• _Exercise materials_:
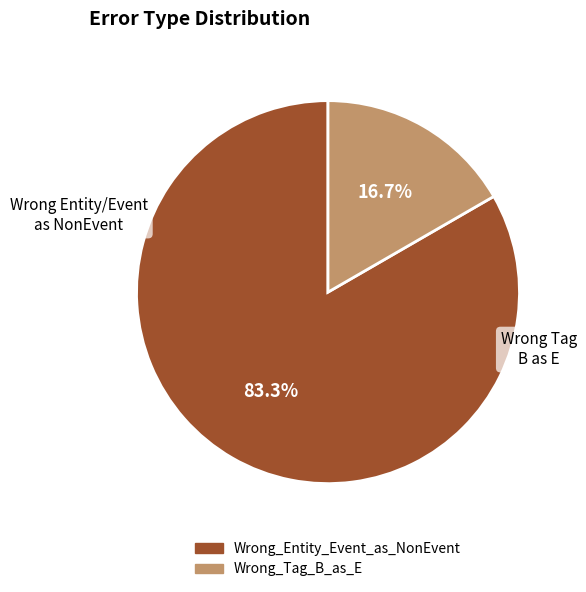

Between Wrong_Entity_Event_as_NonEvent and Wrong_Tag_B_as_E, which is larger?

Wrong_Entity_Event_as_NonEvent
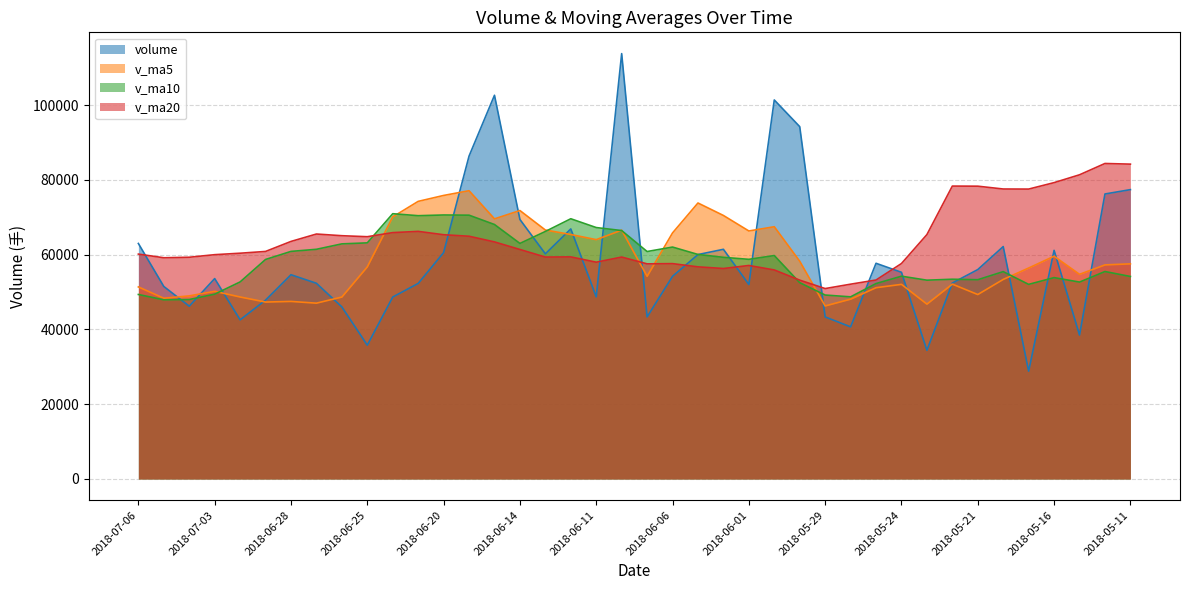

True or false: v_ma20 has a value of 65065.3 at 2018-06-26.

True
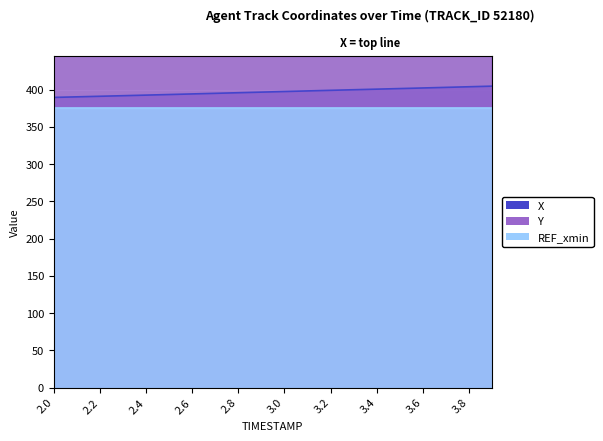

Which category has the highest value across all series?

3.9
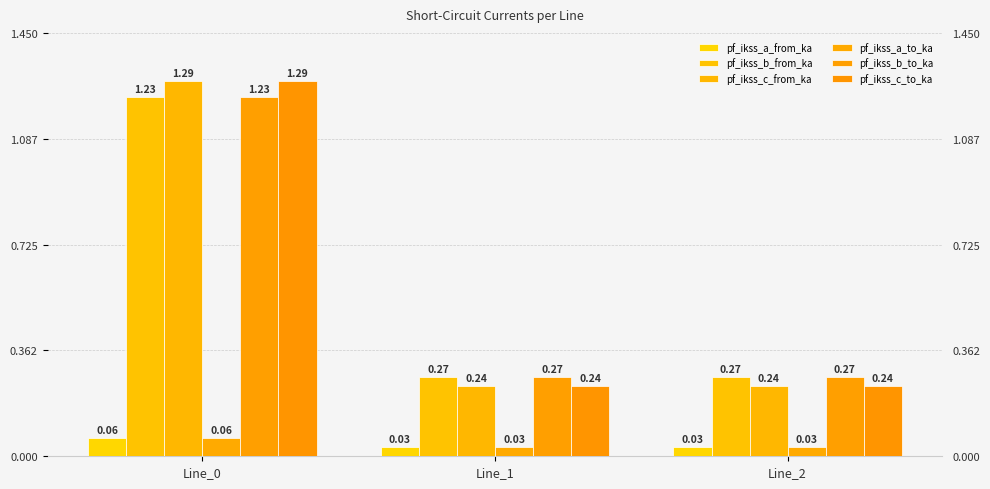

How many bars are there in total?

18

• _Task brief_: Could you recast the rows above as a Markdown table with columns "Number" and "Text", one line per table row, omitting blank lines and leaving out the pictures?

• _Written answer_:
| Number | Text |
|---|---|
| 1 | Between Wrong_Entity_Event_as_NonEvent and Wrong_Tag_B_as_E, which is larger? |
| 2 | Wrong_Entity_Event_as_NonEvent |
| 3 | True or false: v_ma20 has a value of 65065.3 at 2018-06-26. |
| 4 | True |
| 5 | Which category has the highest value across all series? |
| 6 | 3.9 |
| 7 | How many bars are there in total? |
| 8 | 18 |